本文 >>

18日のニューヨーク外国為替市場でドル円は、7月米フィラデルフィア連銀製造業景気指数21.8を受けて108.02円まで上昇後、ウィリアムズ米ニューヨーク連銀総裁やクラリダFRB副議長のハト派発言を受けて月末の米連邦公開市場委員会(FOMC)での0.50%の利下げ確率が急上昇したことで107.21円まで下落した。ユーロドルは1.1281ドルまで上昇した。
本日の東京市場のドル円は、7月30-31日の米連邦公開市場委員会(FOMC)での予防的利下げ確率が65.5%まで上昇していること、イランと米国の軍事衝突の可能性が高まっていることなどで続落が予想される。
ウィリアムズ米ニューヨーク連銀総裁は「積極的に予防的なアプローチをとるほうが良い。現在、米国の中立金利は0.5%程度と予測」と述べた。NY連銀は「ウィリアムズ総裁の発言は、学術的内容であり次回FOMCにおける政策行動に関するものではない」と表明している。
中立金利が0.50%程度だとすれば、期待インフレ率は1.7%程度なので、中立金利水準は、2.2%付近となり、現在の政策金利であるFF金利誘導目標(2.25-2.50%)を下回っていることで、金融政策は引き締め気味となり、0.50%程度の利下げが必要となる。
また、6月のNY連銀米国景気後退確率指数が32.9%まで上昇しており、30%を超えた場合、過去7回のリセッション(景気後退)の先行指標となっていることで要警戒か。
パウエルFRB議長は、昨年秋までは2.85-3.00%と想定されていた中立金利水準には「まだ距離がある」として2018年12月のFOMCで第9次追加利上げ(2.25-2.50%)を断行した。しかし、今年になってからは、中立金利水準の下限は2.50%程度に低下したとして、「忍耐強く」なるとして利上げ路線を停止し、6月には「適切に行動」するとして予防的利下げを示唆している。議会証言では、過去4年間の政策の誤りを認め、米経済の変化を過小評価していたがために過度の金融引き締めがあった可能性を認めている。

練習問題 >>
a – 本文によると、18日のニューヨーク市場でドル円はいくらまで下がりましたか。
b – 本文では、なぜ0.50%程度の利下げが必要になるとしていますか。1～3文で説明してください。
c – 本文の最後の文のあとに続く部分を書いてください。
このあとの項目は使わなくてかまいません。

抽出データ >>
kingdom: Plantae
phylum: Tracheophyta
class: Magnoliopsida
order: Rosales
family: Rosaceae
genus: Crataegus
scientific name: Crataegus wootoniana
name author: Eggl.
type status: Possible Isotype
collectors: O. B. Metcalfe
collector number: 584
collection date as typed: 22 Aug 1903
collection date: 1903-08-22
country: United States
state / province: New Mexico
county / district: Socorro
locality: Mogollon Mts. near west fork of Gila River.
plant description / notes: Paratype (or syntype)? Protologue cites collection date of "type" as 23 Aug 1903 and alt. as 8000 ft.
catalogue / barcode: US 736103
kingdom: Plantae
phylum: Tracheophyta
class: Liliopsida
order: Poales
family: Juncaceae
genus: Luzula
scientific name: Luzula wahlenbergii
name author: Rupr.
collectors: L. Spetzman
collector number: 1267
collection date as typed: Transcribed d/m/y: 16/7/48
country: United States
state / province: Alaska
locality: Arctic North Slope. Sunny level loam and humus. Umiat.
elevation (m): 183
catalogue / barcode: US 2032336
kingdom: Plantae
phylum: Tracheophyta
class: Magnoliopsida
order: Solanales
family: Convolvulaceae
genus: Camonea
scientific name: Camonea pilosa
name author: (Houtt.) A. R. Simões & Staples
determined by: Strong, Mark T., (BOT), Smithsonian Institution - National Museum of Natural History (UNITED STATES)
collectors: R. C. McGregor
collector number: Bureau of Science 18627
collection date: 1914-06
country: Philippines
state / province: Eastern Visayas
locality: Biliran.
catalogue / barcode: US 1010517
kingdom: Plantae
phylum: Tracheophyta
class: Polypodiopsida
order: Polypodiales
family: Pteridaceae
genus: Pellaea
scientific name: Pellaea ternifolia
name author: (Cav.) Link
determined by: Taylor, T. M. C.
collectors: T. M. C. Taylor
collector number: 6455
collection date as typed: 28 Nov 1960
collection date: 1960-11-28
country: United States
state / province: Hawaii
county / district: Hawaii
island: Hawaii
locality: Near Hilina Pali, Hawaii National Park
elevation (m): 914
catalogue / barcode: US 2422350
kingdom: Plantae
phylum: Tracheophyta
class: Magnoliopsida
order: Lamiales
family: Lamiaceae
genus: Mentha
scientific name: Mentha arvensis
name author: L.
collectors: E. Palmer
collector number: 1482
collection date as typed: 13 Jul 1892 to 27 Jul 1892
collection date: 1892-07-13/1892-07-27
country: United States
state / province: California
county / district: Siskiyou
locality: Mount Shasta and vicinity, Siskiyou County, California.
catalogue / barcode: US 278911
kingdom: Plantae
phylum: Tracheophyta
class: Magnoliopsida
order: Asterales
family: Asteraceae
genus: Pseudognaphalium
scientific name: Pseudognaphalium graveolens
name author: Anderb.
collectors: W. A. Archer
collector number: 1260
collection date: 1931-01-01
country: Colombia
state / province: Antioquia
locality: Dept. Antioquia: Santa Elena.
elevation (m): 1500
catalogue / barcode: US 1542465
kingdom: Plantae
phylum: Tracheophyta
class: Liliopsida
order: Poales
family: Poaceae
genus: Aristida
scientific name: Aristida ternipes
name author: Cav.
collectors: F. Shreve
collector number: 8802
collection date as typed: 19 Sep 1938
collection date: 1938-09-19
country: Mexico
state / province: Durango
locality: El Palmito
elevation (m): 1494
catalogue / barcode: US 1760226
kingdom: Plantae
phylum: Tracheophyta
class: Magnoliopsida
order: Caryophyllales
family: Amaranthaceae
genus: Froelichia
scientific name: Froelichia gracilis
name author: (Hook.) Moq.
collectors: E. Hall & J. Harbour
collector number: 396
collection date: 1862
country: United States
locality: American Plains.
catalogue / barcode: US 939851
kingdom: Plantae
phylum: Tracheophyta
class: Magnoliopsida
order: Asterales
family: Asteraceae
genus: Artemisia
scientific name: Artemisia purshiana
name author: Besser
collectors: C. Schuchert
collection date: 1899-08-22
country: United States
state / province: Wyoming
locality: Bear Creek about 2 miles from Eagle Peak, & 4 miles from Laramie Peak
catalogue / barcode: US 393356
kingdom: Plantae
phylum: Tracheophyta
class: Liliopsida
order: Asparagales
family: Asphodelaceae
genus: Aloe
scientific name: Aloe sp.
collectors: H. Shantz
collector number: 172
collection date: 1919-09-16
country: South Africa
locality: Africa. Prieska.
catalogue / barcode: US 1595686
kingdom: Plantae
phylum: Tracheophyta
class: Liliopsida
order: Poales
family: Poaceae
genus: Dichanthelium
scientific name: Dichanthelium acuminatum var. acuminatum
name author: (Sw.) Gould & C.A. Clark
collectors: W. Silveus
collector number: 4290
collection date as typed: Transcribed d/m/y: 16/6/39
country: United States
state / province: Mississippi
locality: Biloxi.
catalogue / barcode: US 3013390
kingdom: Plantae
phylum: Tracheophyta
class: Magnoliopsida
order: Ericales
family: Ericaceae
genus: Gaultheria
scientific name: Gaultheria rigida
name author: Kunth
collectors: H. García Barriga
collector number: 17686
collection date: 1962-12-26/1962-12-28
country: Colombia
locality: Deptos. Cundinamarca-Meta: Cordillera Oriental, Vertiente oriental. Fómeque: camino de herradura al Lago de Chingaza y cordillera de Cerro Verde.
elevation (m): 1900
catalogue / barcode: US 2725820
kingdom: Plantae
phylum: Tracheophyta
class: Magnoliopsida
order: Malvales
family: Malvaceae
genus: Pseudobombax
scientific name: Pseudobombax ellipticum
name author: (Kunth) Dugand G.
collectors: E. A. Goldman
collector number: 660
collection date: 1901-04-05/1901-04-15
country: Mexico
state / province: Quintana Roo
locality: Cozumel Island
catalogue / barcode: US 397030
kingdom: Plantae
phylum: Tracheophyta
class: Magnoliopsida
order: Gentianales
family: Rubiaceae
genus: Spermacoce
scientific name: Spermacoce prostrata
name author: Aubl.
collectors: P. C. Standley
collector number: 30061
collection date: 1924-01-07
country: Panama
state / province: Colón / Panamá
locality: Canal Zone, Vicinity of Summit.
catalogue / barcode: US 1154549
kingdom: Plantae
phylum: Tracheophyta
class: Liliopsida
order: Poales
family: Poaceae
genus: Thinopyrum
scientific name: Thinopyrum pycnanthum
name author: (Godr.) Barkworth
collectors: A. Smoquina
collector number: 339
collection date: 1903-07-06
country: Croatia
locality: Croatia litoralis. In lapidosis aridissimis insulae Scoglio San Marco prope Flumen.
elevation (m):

解答 >>
a – 107.21円まで下がりました。

b – 中立金利が0.5%程度で期待インフレ率が1.7%程度なら、中立金利水準は2.2%付近になります。これが今の政策金利であるFF金利誘導目標(2.25-2.50%)より低いので、金融政策が引き締め気味になり、0.50%程度の利下げが必要になるからです。

c –
米中通商協議に関しては、今週の電話会談が生産的ならば、再開することが示唆されていたものの、現時点では再開されるとの報道はない。
2019年1-6月の中国の対米貿易黒字は、1404.8億ドルとなり、昨年同時期の1337.6億ドルから5%程度増加している。
日米通商協議に関しては、参議院選挙後の8月に再開されて9月の日米首脳会談での一部合意の可能性が報じられている。
2019年1-6月の日本の対米貿易黒字は、3.459兆円となり、昨年同時期の3.151兆円から10%程度増加している。
トランプ米大統領が保護貿易主義の観点から貿易戦争に乗り出したにも関わらず、米国の貿易赤字は増加傾向にあり、2020年秋の米大統領選挙に向けて、「貿易戦争」に加えて「通貨安戦争」に乗り出す可能性、すなわち、米国によるドル売り介入の可能性に要警戒なのかもしれない。しかし、ムニューシン米財務長官は、G-7財務相・中央銀行総裁会議で「現時点でドル政策に変更はない」と述べている。